Nesrin Kartal Ozer is Professor at Marmara University, Faculty of Medicine, Department of Biochemistry, Istanbul,Turkey. She graduated with a BSc in Pharmacy from Hacettepe University, Ankara, Turkey and she has received her PhD in Biochemistry in Hacettepe University, Faculty of Medicine. She moved then to Marmara University, Istanbul. She was a Visiting Scientist at St.George’s Hospital, Medical School, Department of Biochemistry, London, UK (1985-1986); Institute of Biochemistry and Molecular Biology, University of Bern, Switzerland (1993-2004) and University of Hohenheim, Stuttgart, Germany (2008). In her research she published ~ 100 articles and she was invited speaker at ~80 international meetings. She was the organizer ~10 scientific meetings and conferences. As member of International Organizations, it is worth mentioning her membership in the International Advisory Committee, Oxygen Club of California (1999- today); FEBS Advanced Course Committee Member (2003-2006); FEBS Fellowships Committee Member (2021-2024), Secretary General Society for Free Radical Research-Europe (SFRR-E) and Member of the Council (2003-2009) and President of SFRR-E (2013-2014).
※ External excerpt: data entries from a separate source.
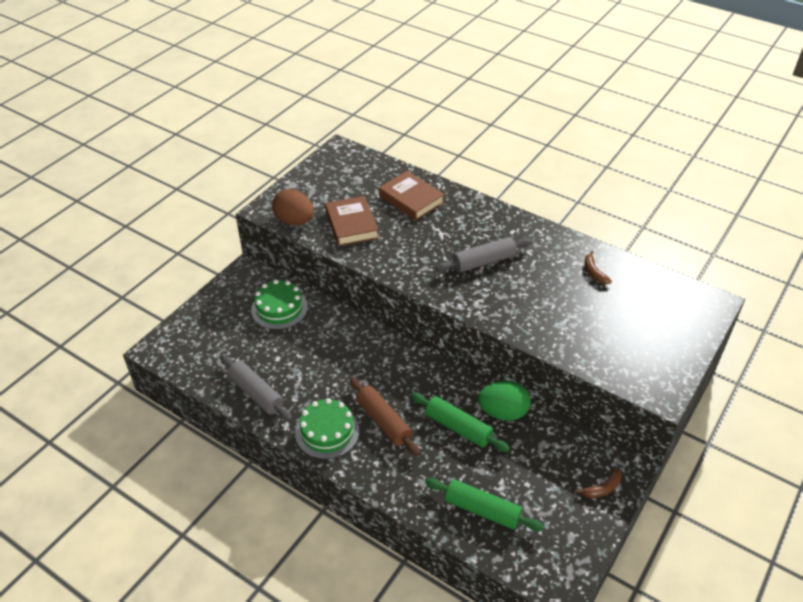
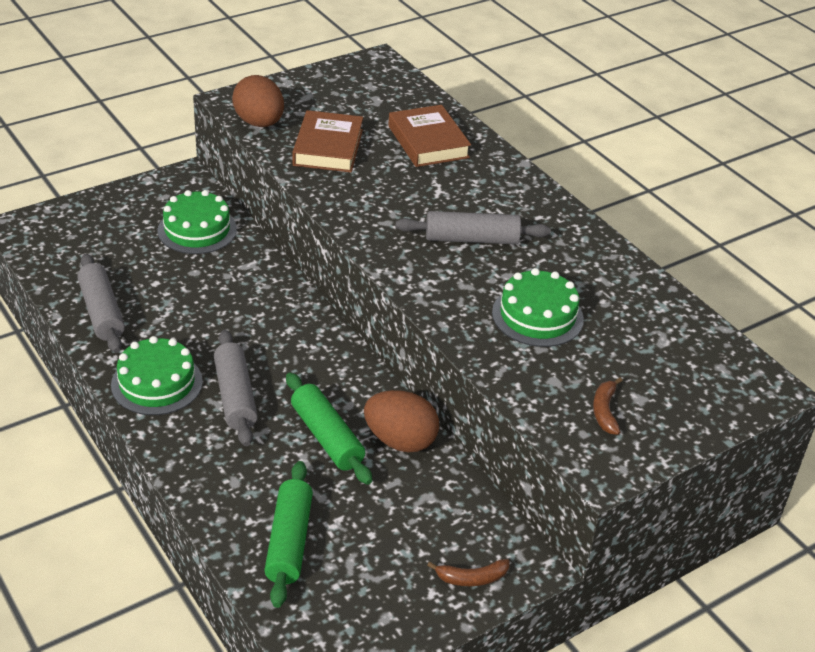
camera: 20 degrees right, 5 degrees down
brown rolling pin [350,377,420,456] -> grey rolling pin [214,330,258,446]
green rolling pin [425,478,544,531] -> green rolling pin turned 45 degrees clockwise [264,461,313,608]
green egg [478,381,531,421] -> brown egg [364,390,439,452]
brown banana [584,251,612,284] -> brown banana moved to [593,377,622,435]
none -> green cake [492,268,584,347]

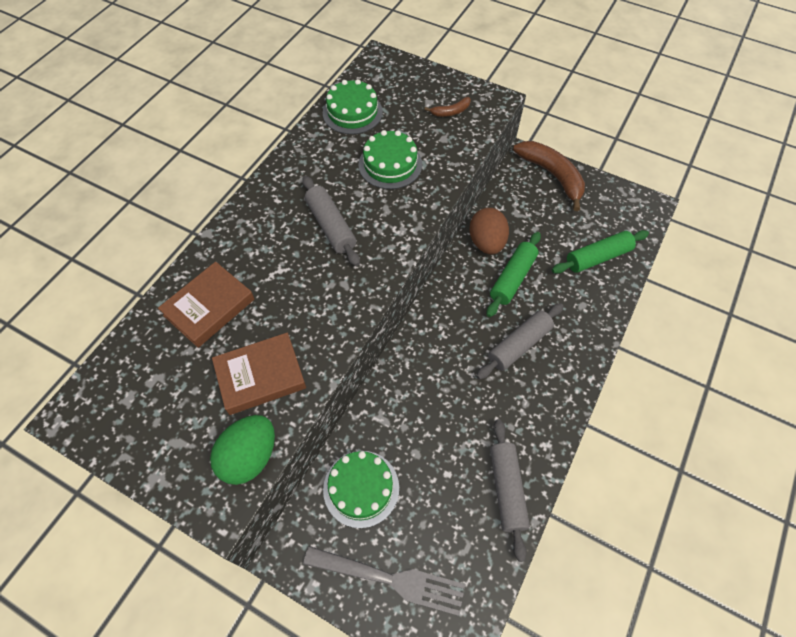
camera: 115 degrees left, 20 degrees up
grey rolling pin [77,254,125,353] -> grey rolling pin turned 45 degrees counterclockwise [490,419,530,562]
green cake [111,336,203,415] -> green cake moved to [323,79,383,134]
brown egg [232,75,284,127] -> green egg [210,415,275,485]
brown banana [427,559,510,586] -> brown banana [513,141,585,211], size x2.14
none -> grey fork [303,546,465,616]

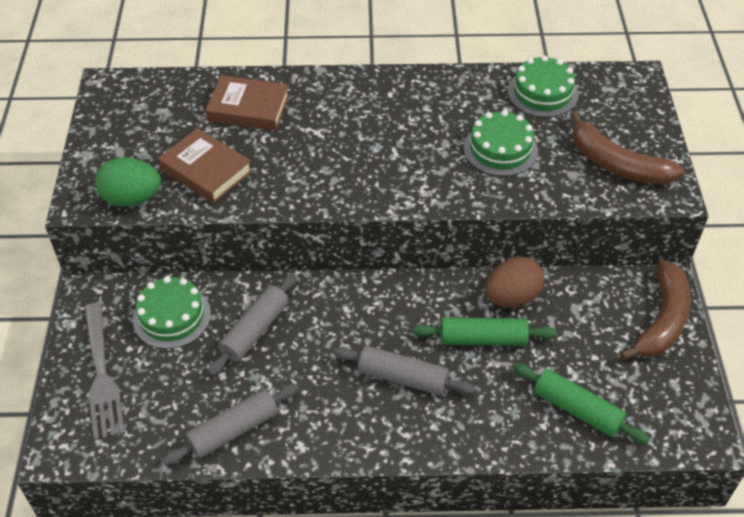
camera: 60 degrees right, 10 degrees down
grey rolling pin [302,176,360,266] -> grey rolling pin moved to [208,274,297,376]
brown banana [425,97,471,117] -> brown banana [570,111,684,185], size x2.14

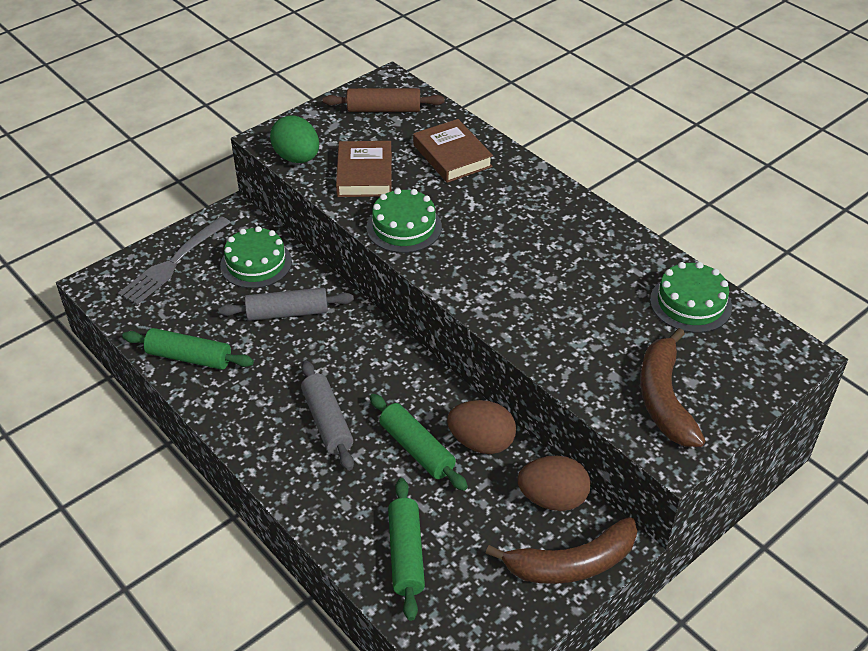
camera: 50 degrees right, 5 degrees down
grey rolling pin [162,384,299,465] -> green rolling pin [122,328,254,370]
green cake [464,110,538,176] -> green cake moved to [366,188,442,253]
none -> brown rolling pin [323,88,445,112]
none -> brown egg [518,456,591,511]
She was awarded The Oxygen Club of California Award and “Life Time Honorary Member” in 2006 “In recognition of outstanding research contributions on the role of vitamin E in atherosclerosis and to fostering the field of free radical biology” and The Society for Free Radical Research-Europe Lifetime Achievement Award in 2019 “In recognition of Lifetime Extraordinary Scientific Achievements in the Field of Free Radical Research”. Her research focus on endoplasmic reticulum stress, redox signaling and cell death in metabolism related diseases such as cardiovascular diseases and non-alcoholic fatty liver disease. In parallel she has carried out research on the molecular function of tocopherols in these diseases.